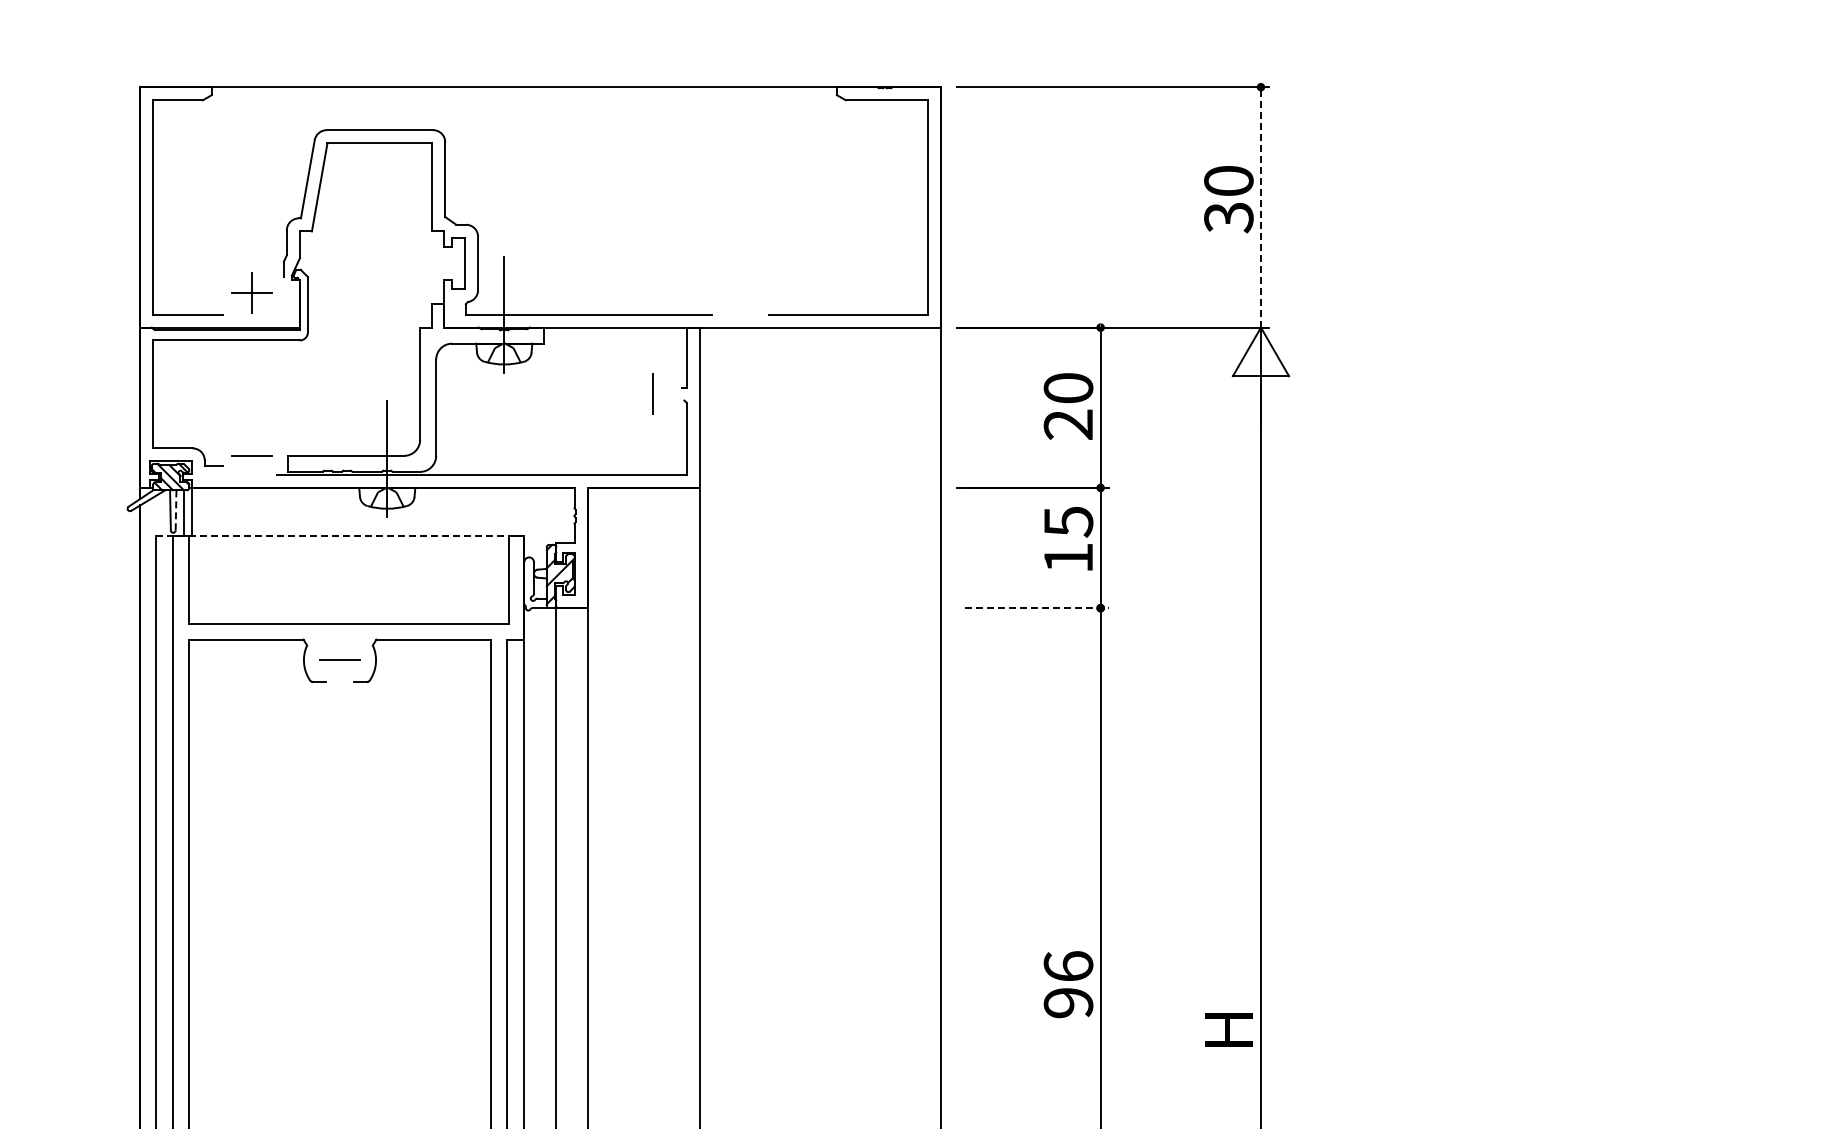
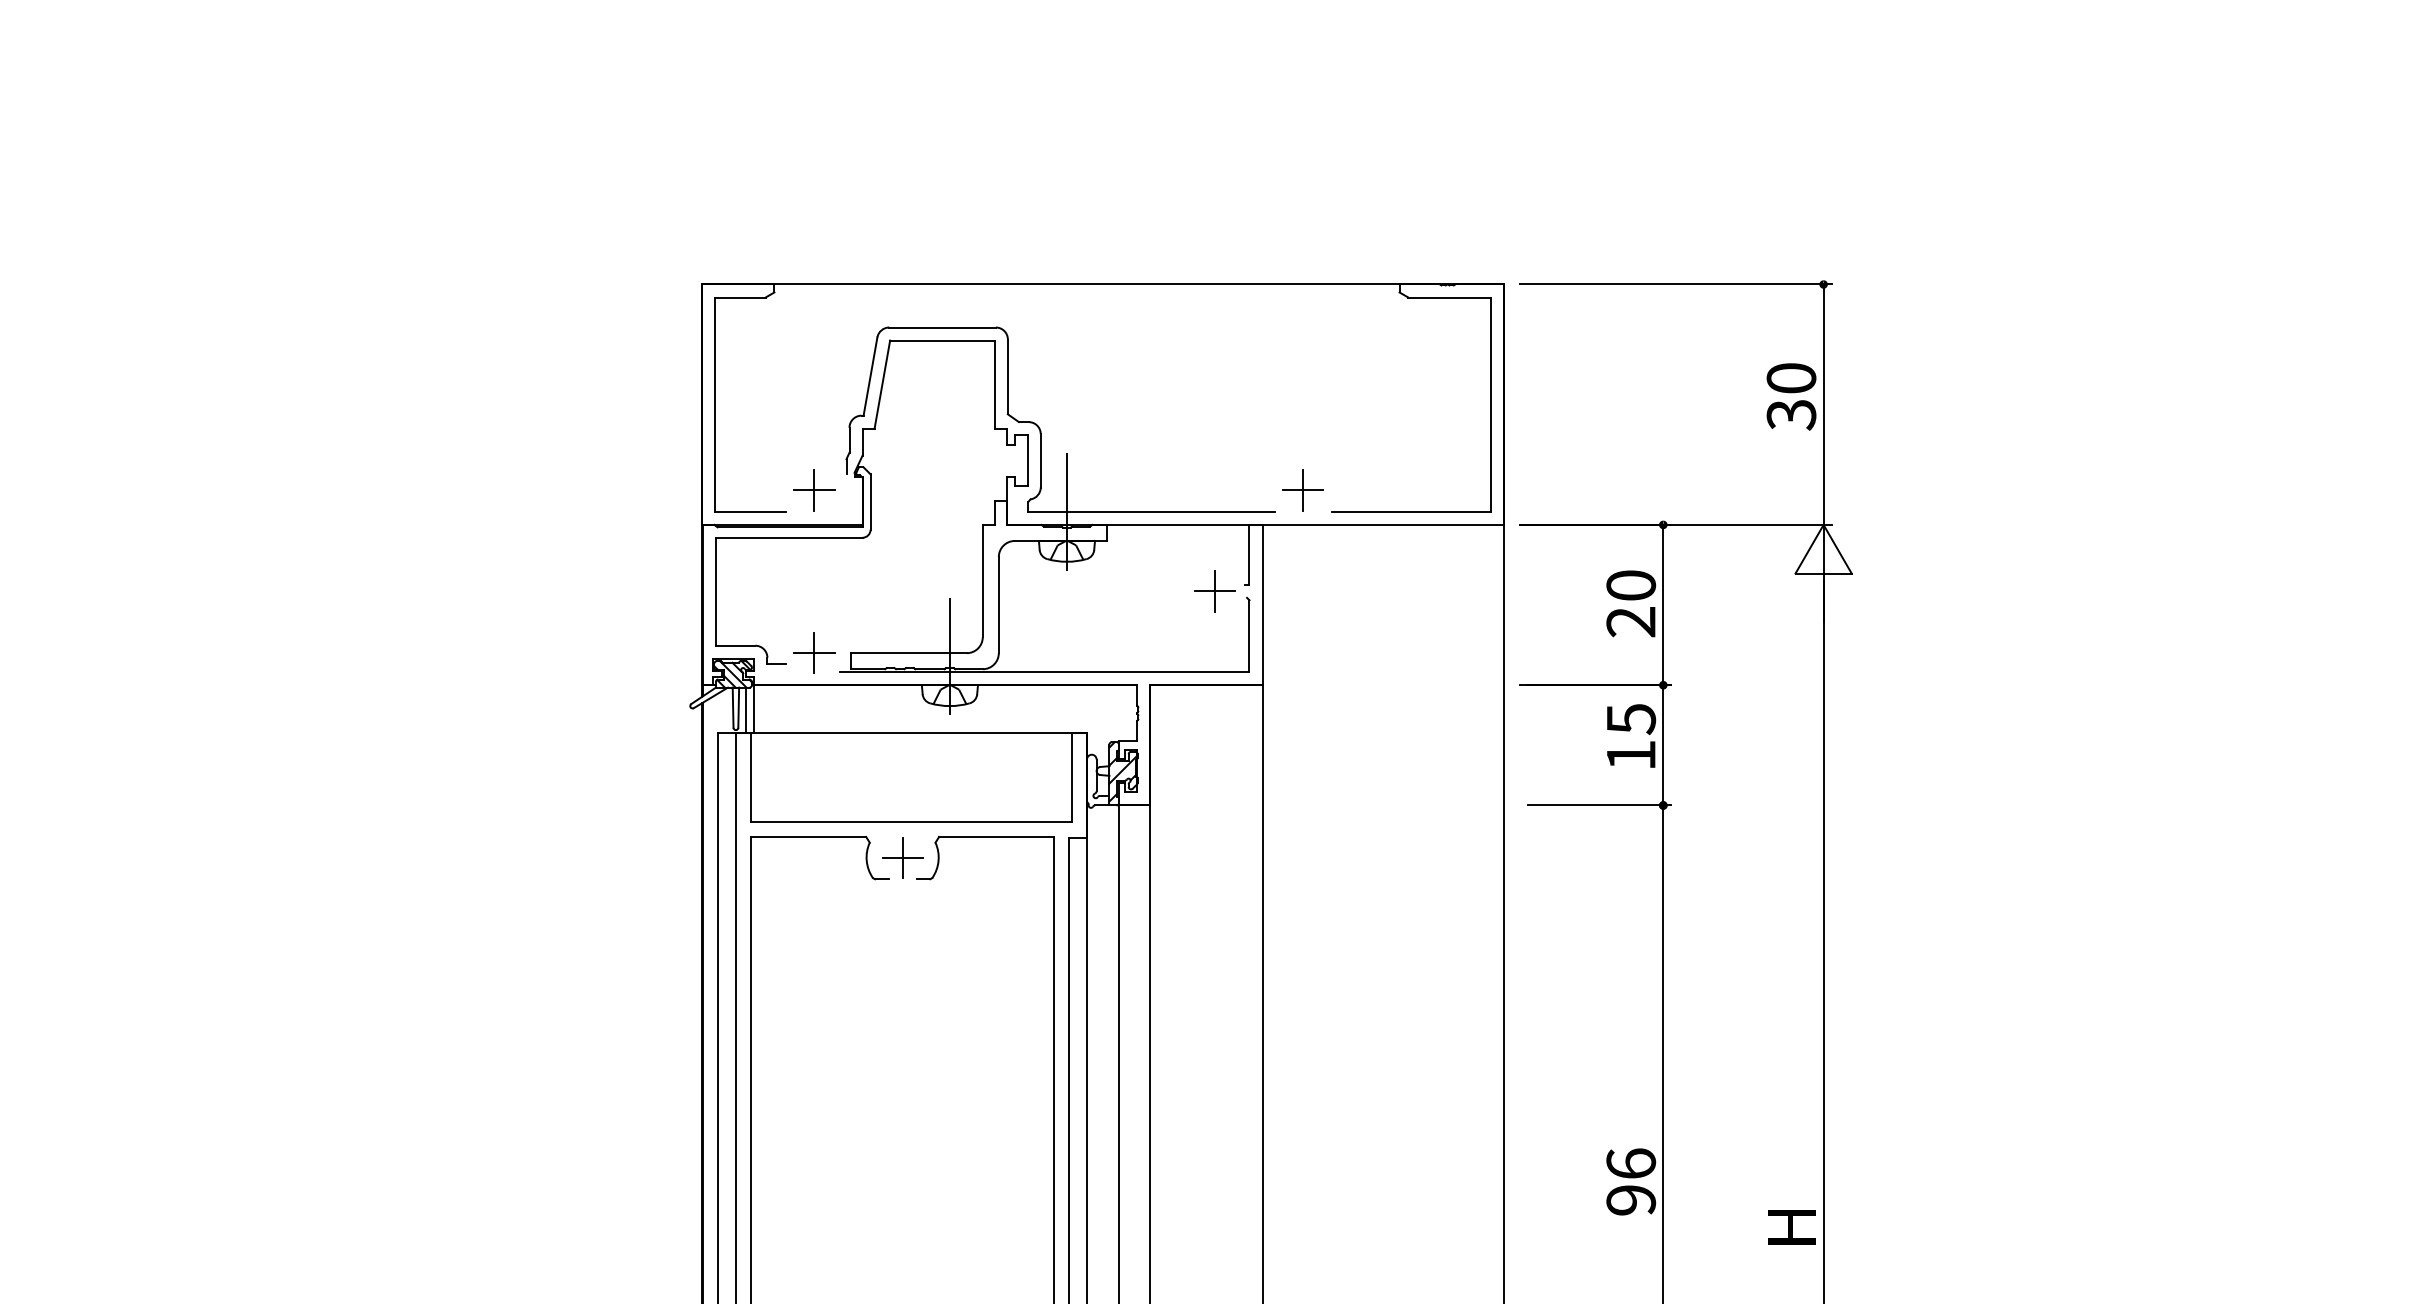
line: (1260, 207) -> (1823, 404), dashed -> solid
part: (739, 293) -> (1302, 490), added
line: (652, 394) -> (1215, 591), added
line: (251, 456) -> (814, 653), added
line: (175, 511) -> (738, 708), dashed -> solid
line: (340, 536) -> (903, 733), dashed -> solid
line: (1036, 608) -> (1599, 805), dashed -> solid
line: (339, 660) -> (902, 857), added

===============

Task details: Output every entry exactly, leaving out pictures.

Written solution:
line: (1260, 207) -> (1823, 404), dashed -> solid
part: (739, 293) -> (1302, 490), added
line: (652, 394) -> (1215, 591), added
line: (251, 456) -> (814, 653), added
line: (175, 511) -> (738, 708), dashed -> solid
line: (340, 536) -> (903, 733), dashed -> solid
line: (1036, 608) -> (1599, 805), dashed -> solid
line: (339, 660) -> (902, 857), added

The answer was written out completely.